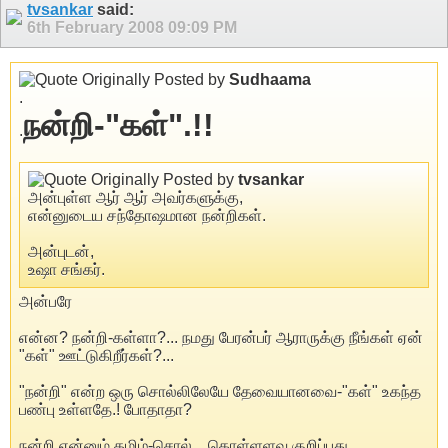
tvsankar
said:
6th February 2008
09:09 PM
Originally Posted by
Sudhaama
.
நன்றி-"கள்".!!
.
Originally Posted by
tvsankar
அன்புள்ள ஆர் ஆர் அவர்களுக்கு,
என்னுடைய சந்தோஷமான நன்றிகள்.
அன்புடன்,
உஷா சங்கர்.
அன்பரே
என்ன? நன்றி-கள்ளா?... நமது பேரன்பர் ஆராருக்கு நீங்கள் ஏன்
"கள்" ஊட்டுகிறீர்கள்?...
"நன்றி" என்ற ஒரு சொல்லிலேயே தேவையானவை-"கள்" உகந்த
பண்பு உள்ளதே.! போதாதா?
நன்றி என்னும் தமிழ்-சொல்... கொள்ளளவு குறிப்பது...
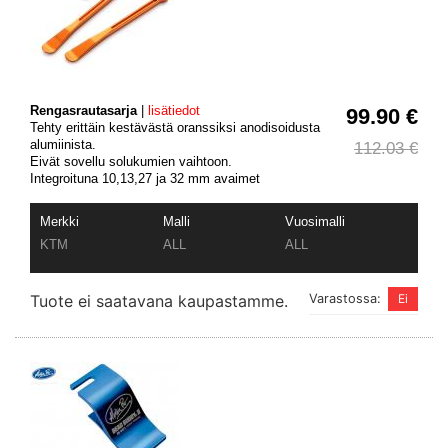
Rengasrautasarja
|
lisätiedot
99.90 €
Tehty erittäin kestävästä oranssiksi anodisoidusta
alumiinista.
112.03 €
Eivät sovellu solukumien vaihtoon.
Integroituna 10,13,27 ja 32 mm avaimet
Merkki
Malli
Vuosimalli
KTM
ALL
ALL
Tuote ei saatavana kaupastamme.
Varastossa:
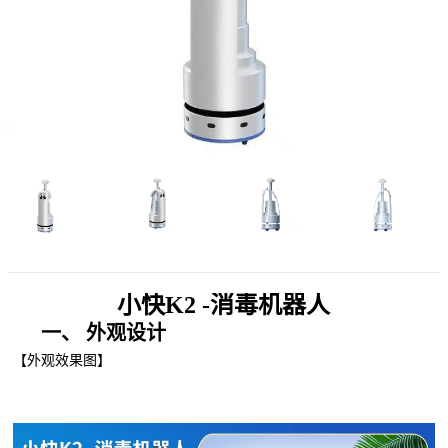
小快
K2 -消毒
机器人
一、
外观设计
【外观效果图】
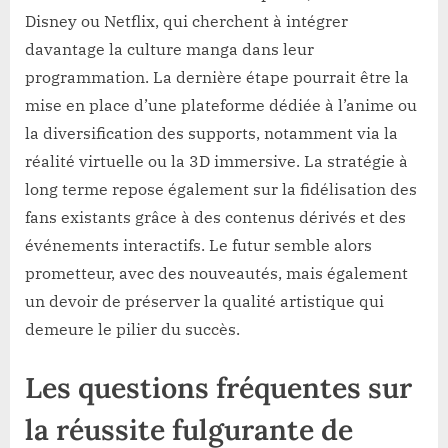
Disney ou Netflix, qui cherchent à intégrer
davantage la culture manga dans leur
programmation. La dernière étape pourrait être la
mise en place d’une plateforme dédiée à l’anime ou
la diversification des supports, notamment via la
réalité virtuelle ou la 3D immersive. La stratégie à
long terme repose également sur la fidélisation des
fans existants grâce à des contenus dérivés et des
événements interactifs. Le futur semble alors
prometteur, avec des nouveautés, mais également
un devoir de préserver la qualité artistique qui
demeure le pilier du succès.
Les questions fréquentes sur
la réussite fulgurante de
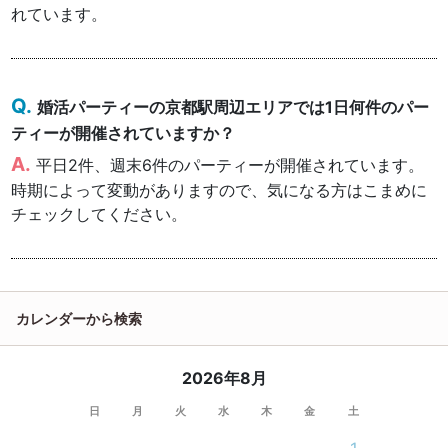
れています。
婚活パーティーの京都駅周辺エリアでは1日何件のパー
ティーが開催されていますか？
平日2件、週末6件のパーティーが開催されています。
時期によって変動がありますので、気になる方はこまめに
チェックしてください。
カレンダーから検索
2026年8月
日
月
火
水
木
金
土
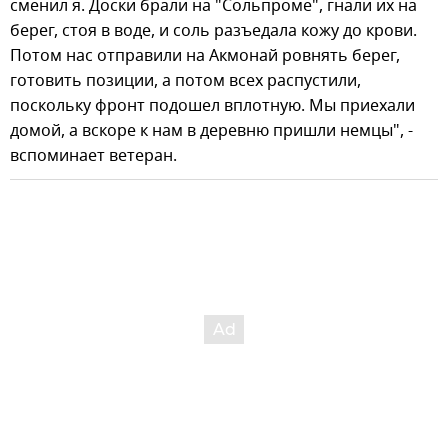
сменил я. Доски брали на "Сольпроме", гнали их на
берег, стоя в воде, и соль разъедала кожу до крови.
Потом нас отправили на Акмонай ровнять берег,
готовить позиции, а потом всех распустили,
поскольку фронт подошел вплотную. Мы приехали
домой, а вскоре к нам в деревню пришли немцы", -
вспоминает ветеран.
-*-
## WHAT TO DO
Check the listing above for "берег". Show every line where it turns up.

## ANSWER TO THE PROBLEM
берег, стоя в воде, и соль разъедала кожу до крови.
Потом нас отправили на Акмонай ровнять берег,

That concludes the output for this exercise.